I found a birds of a feather fellow suitcase-skeptic when reviewing the splendid presentation “Best Practices for Using Machine Learning in Business in 2018” by data scientist Sziárd Pafka. Pafka teased his readers with a prez subtitle “Deeper than Deep Learning”, complaining that today’s AI is pretty much yesterday’s ML and that deep learning is overkill for many business prediction applications.  “No doubt, deep learning has had great success in computer vision, some success in sequence modeling (time series/text), and (combined with reinforcement learning) fantastic results in virtual environments such as playing games……However, in most problems with tabular/structured data (mix of numeric and categorical variables) as most often encountered in business problems, deep learning usually cannot match the predictive accuracy of tree-based ensembles such as random forests or boosting/GBMs.” And of course deep learning models are generally a good deal more cumbersome to work with than gradient boosting ensembles. So Pafka is a suitcase-skeptic with deep learning for  traditional business ML uses, preferring a 95% ensemble solution to most challenges.  He also promotes open source and multi-language (R and Python) packages such as H2O and xgboost as ML cornerstones. “The best open source tools are on par or better in features and performance compared to the commercial tools, so unlike 10+ years ago when a majority of people used various expensive tool, nowadays open source rules.”

Count Pafka as a skeptic for distributed analytics as well. It’s not that analytics clusters have no value; it’s just that they’re oftentimes needlessly deployed. I couldn’t make the argument better than Szilard: ‘And the good news is that you most likely don’t need distributed “Big Data” ML tools. Even if you have Terabytes of raw data (e.g. user clicks) after you prepare/refine your data for ML (e.g. user behavior features) your model matrix is much smaller and will fit in RAM.’  He cites Netflix’s neural net library Vectorflow, “an efficient solution in a single machine setting, lowering iteration time of modeling without sacrificing the scalability for small to medium size problems (100 M rows).” To be sure, there are many instances for which distributed/cluster computing for analytics is the best and perhaps only choice. The suitcase-skeptic, though, opts for the 95% case, planning for, but saving, distributed solutions for when they’re necessary.
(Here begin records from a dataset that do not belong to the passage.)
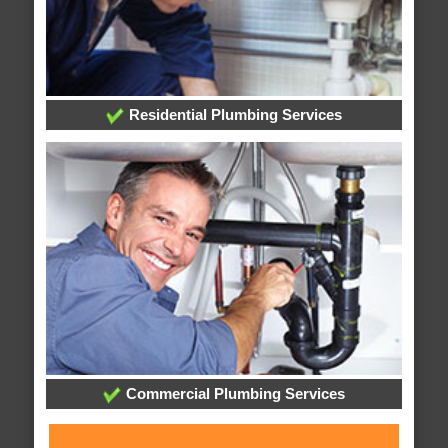
Residential Plumbing Services
Commercial Plumbing Services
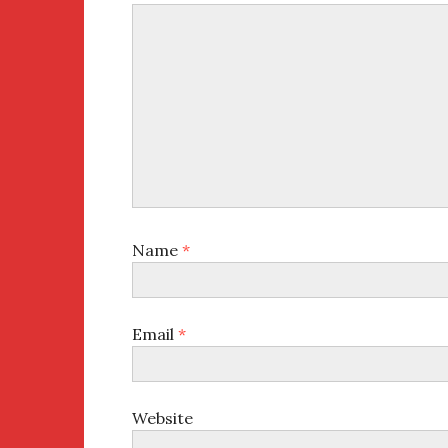
Name
*
Email
*
Website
I’ve had many discussions with companies deploying analytics about batch or real-time data loading and model scoring. Out of the gate, most will claim that real-time updates are sine qua non – that is,  until they understand the complexity and cost of that approach. They then often comprimise to small windows of hours or even minutes for batch updates. Pafka is a suitcase-skeptic here too. “Batch scoring is usually simpler to do. I think batch scoring is perfectly fine if you don’t need real-time scoring/ you don’t do real-time decisions. Batch can be daily, hourly, every 5 minutes if you want. You can use the same ML lib as for training from R or python.”  Again, adopt the simpler 95% strategy and save the biggest solutions for when they’s really needed.

I’d recommend readers consume Pafka’s best practices enthusiastically. I also think the suitcase-skeptic approach is the right one for companies getting started with analytics and learning as they go. Plan for the 100% solution down the road while implementing the 95% case that can deliver results immediately. I suspect Data Science luminary Sziárd Pafka would agree.